- **Dokumenttext**:
# Galaxy  s6, OnePlus 2 oder LG G4



## Hawkzton (29. Juli 2015)

Hallo ihr Lieben,

werde vielleicht bald von nem Kollegen zum One plus 2 invited ... er hatte das oneplus one und war sehr zufrieden..

ich habe derzeit das LG G3 und das ist ein sehr tolles Handy, aber leider ist die Grafikeinheit mit dem QHD Display etwas überfordert. den Normalo sollte es nicht stören, aber ich mags einfach smooth.
war vorher sogar iPhone User...


also das One Plus 2 hat "nur" Full HD
... ich sehe den Vorteil hauptsächlich im Preis und weniger Akkuverbrauch, wegen der Auflösung...

LG G4 wäre halt mein nachfolger ... 

und das S6 ist ja eh immer umstritten, aber ich finds gut... aber taugt dieser mali t760 was? ...
laut test schneidet dieser oft besser oder gleich , ganz selten schlechter, ab als adreno 420/430

Habt ihr schon Erfahrungen oder Meinung/Tipps für mich?

- **Daten**:
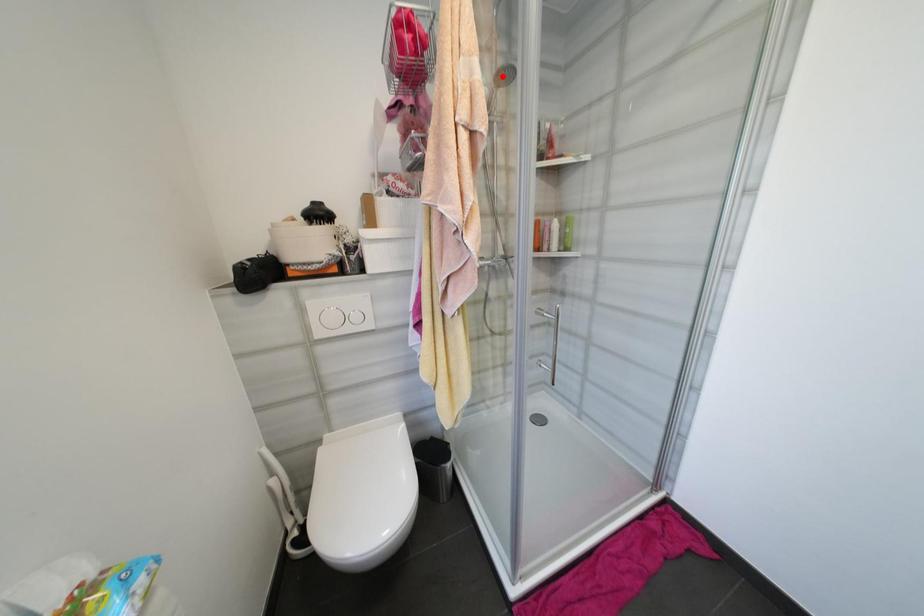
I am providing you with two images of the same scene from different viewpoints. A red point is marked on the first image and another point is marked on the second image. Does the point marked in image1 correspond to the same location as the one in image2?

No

- **Aufgabenstellung**:
Gib den Abschnitt des Forenbeitrags, der mit den Worten „ich habe derzeit“ beginnt und mit „mein nachfolger ...“ endet, aktualisiert wieder. Ersetze dabei „Akkuverbrauch“ durch „Stromverbrauch“. Die Zeilen sind eigenständiges Material und gehören nicht zum Forenbeitrag.

- **Lösung**:
ich habe derzeit das LG G3 und das ist ein sehr tolles Handy, aber leider ist die Grafikeinheit mit dem QHD Display etwas überfordert. den Normalo sollte es nicht stören, aber ich mags einfach smooth.
war vorher sogar iPhone User...


also das One Plus 2 hat "nur" Full HD
... ich sehe den Vorteil hauptsächlich im Preis und weniger Stromverbrauch, wegen der Auflösung...

LG G4 wäre halt mein nachfolger ...